Now he wants to make small talk. Semi groaned and dropped her head out of her hands and onto the table. Moments later, something ceramic nudged her hand. With huge reluctance, she looked up. Xiumin had left a bowl balanced on her left little finger. She heard him moving around the kitchen.
“I wasn’t sure what you liked to eat, so I just raided most things from the corner shop,” he said conversationally as he opened a few cupboards and then the fridge. “But I’m guessing you’re used to cereal from the States and they had Cheerios, which are vaguely tolerable, so I got about five different flavours.”
“Did you steal them?” Semi almost cursed herself for talking to him again. That was only going to encourage him to keep speaking.
“Raided as in I bought far more than necessary.”
Semi paused with surprise. The fact that such a notorious criminal – or, at least, he’d been notorious by the time he’d been arrested – had just trotted along to the corner shop down the road, bought the groceries like any other domesticated person, and then been – dare she say it – kind (and creepy) enough to find a jeweller’s and buy her a new and very nice watch just didn’t compute.

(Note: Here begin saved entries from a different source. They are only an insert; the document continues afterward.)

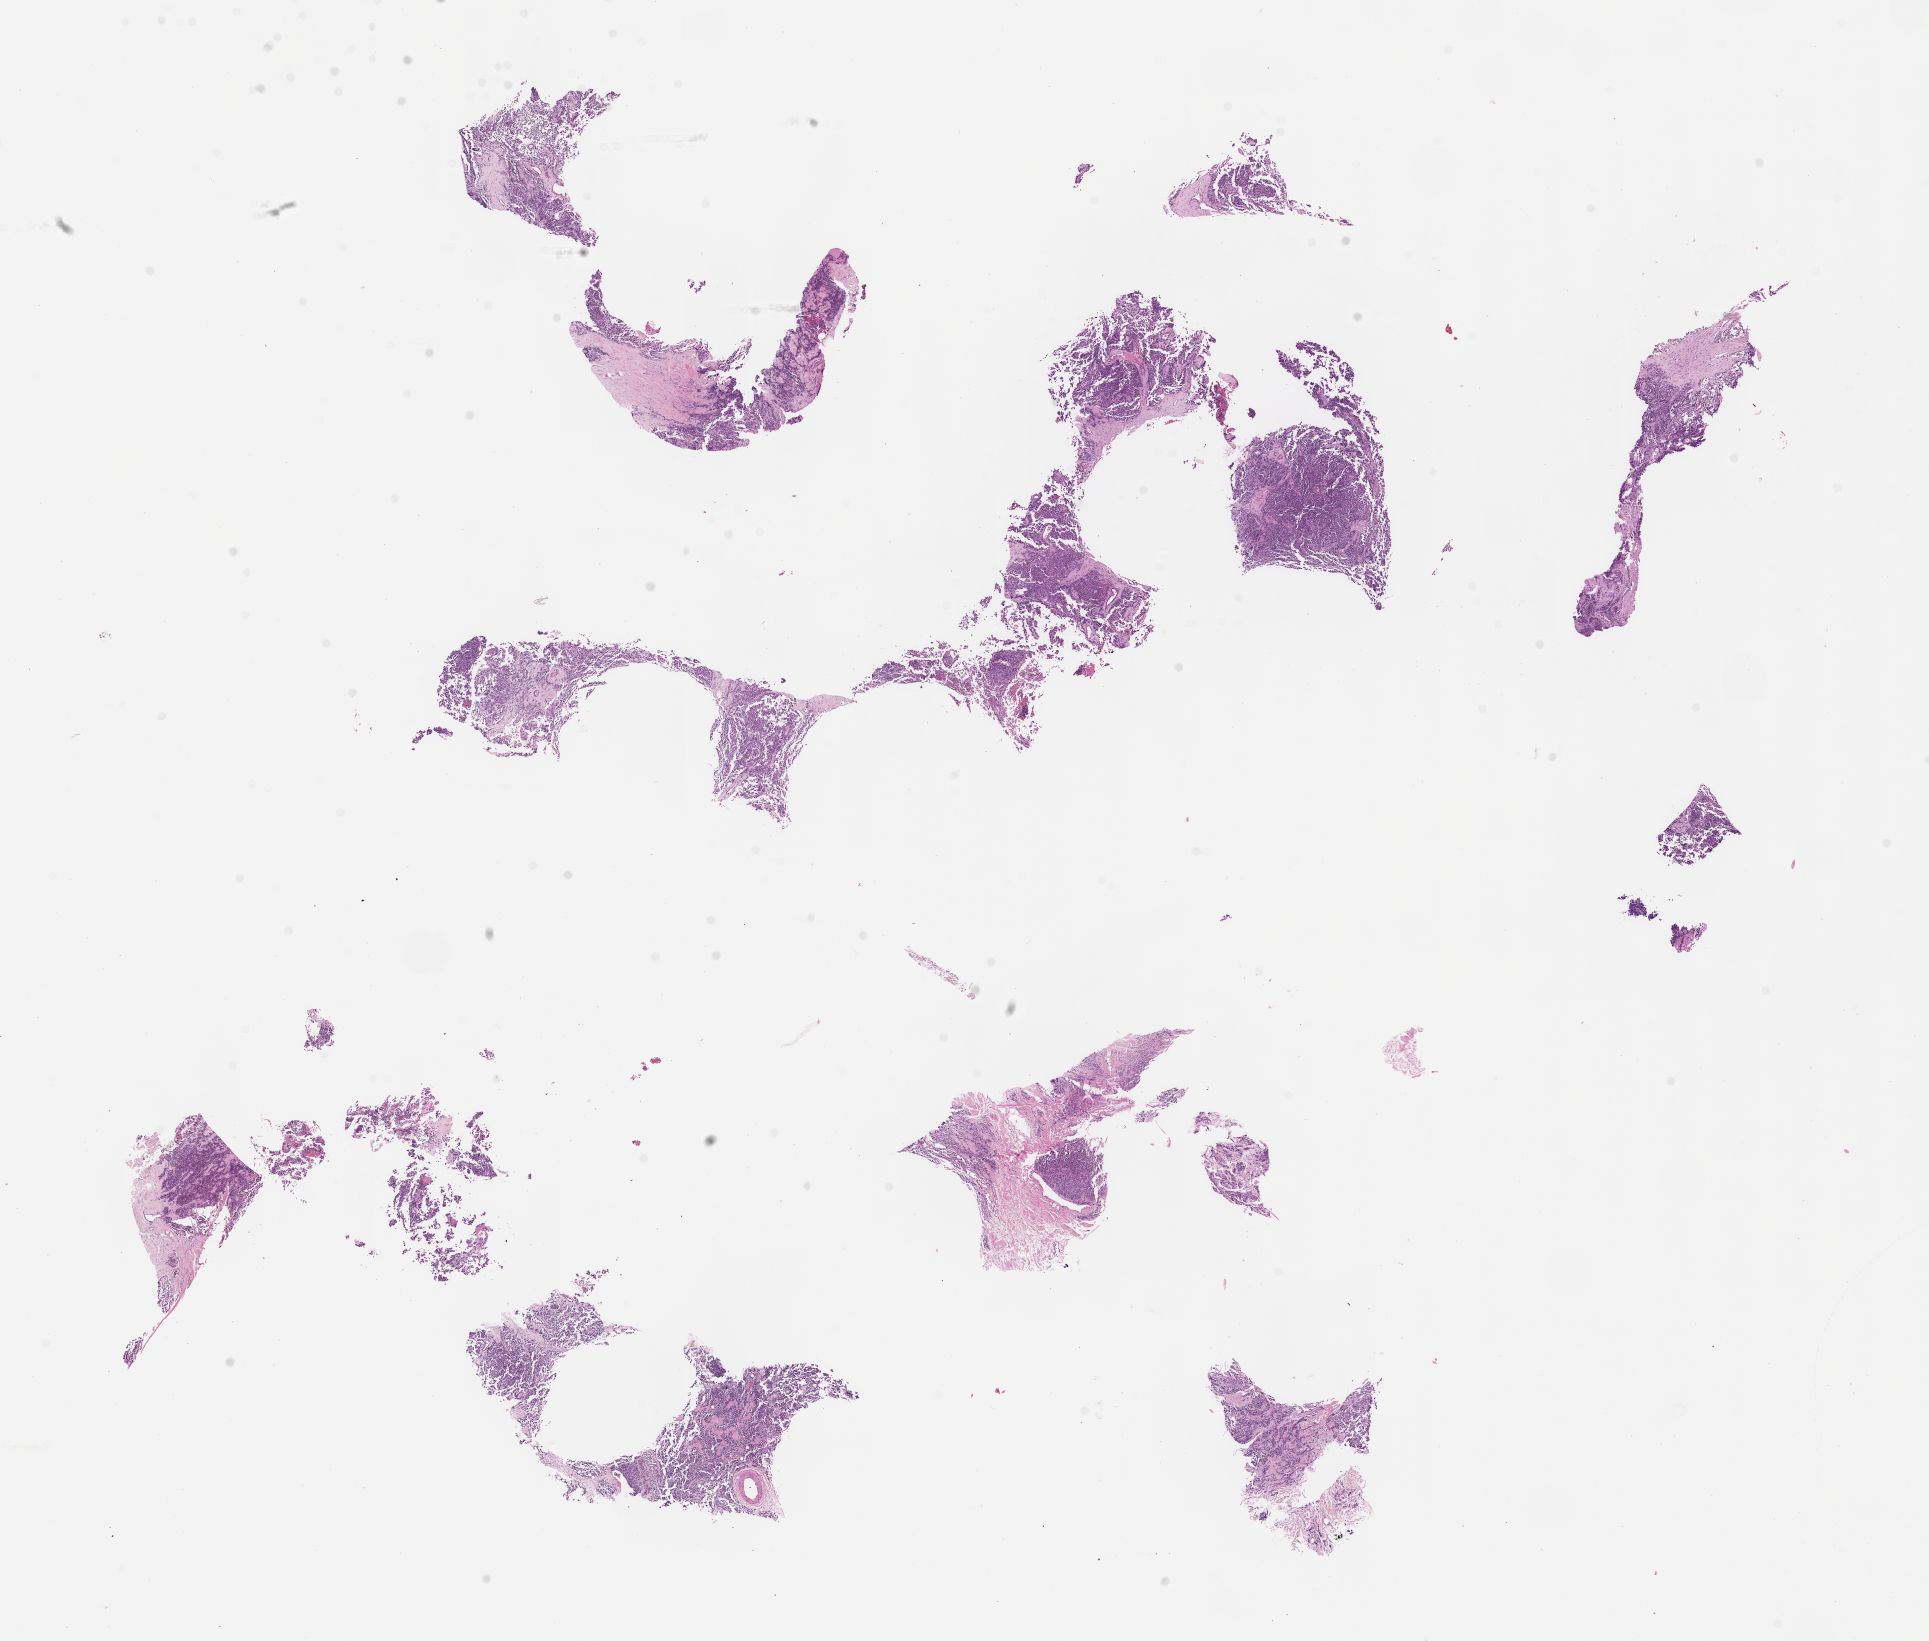
Hematoxylin and eosin (H&E) whole-slide image of tumor tissue, shown as a low-resolution overview of the whole scanned area (about 15.6 x 13.3 mm). FFPE section. Site: infratemporal, right. Patient: female, age 15.7 years at diagnosis.
* stage (as recorded): 2
* diagnosis: rhabdomyosarcoma; histological classification: alveolar rhabdomyosarcoma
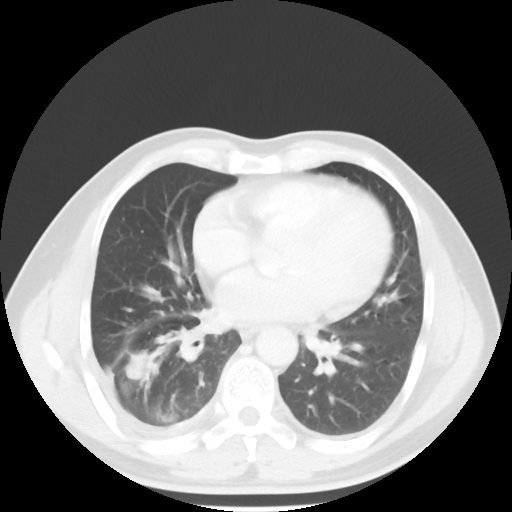
Chest CT, one axial slice. Position 24 of 56 along the scan axis. 120 kVp. Lung window (W 1500 / L -600 HU). 5 mm slice thickness. 512 × 512 image matrix, field of view 344 × 344 mm. Patient: male, 56 years. Case-level facts recorded for this patient, not image findings: clinical TNM (as recorded): T2 N3 M1.
Structures marked on this image (rectangle marked by the reading radiologist):
- lung tumour (recorded histology: adenocarcinoma): bounding box (x1, y1, x2, y2) in pixels: (124, 341, 159, 383)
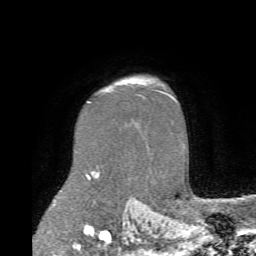
Breast MRI (dynamic contrast-enhanced), one axial slice. Slice 58 of 72 in the series (ordered by position). Cropped to one breast. Dynamic contrast-enhanced series, time point 2 of 6 at this slice position (early post-contrast). 1.5 T. TE 4.1 ms, TR 8.4 ms. 256 × 256 image matrix, field of view 170 × 170 mm. Female patient.
Outlined on this slice (semi-automatic segmentation, software-assisted and operator-edited):
- enhancing-tissue mask used for the functional tumour volume (all voxels passing the contrast-enhancement thresholds inside the analysis volume; usually the tumour): box from (x=140, y=79) to (x=142, y=81) px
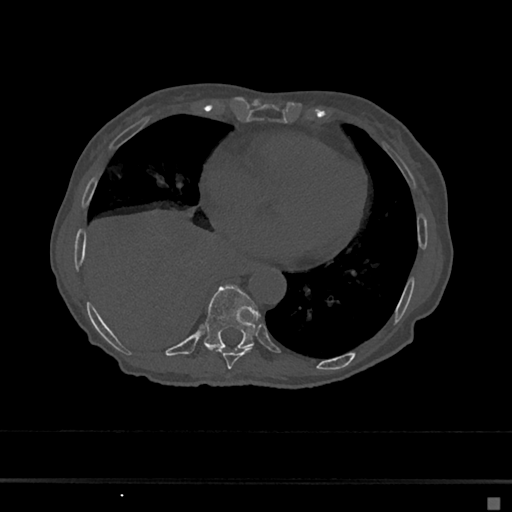
CT including the spine, one axial slice. Slice 295 of 797 in the series (ordered by position). Reconstruction kernel Br40s/3. Bone window (W 1800 / L 400 HU). 0.5 mm slice thickness. 512 × 512 image matrix, field of view 360 × 360 mm. Patient: female, 68 years. From the clinical record (not read from this slice): primary cancer: renal.
Structures marked on this image (semi-automatic segmentation, software-assisted and operator-edited):
- T8 vertebra: bounding box [x1, y1, x2, y2] px = [216, 347, 253, 369]
- T9 vertebra: [203, 285, 260, 350]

“I’m on parole under very strict conditions, girl, I have to stick with them unless I want life to get unpleasant.”
Semi didn’t know whether to be offended he’d addressed her in a demeaning way or pleased that he wasn’t trying to be too intimate. For a moment, she considered asking exactly what those conditions were, but then there was a sigh and Cheerios started tinkling into the bowl. One of them bounced off the back of her hand.
She really had to hand it to him. He didn’t even know her and he’d managed to get her favourite cereal on day one, and without accidentally endangering her life. It was a fluke, but it was also extremely scary.
There was the sound of milk joining the Cheerios, and then the bowl was nudged off her fingers and a spoon slipped under her hand.
“Eat,” Xiumin told her. “Breakfast is the most important meal of the day.”
After a long hesitation, Semi lifted her head and looked at the full bowl in front of her. Xiumin had retreated to the counter again and was examining the microwave. Pursing her lips, Semi gave a shrug and dug in.
She completely missed the smirk Xiumin sent her as he watched her in the microwave door’s reflection.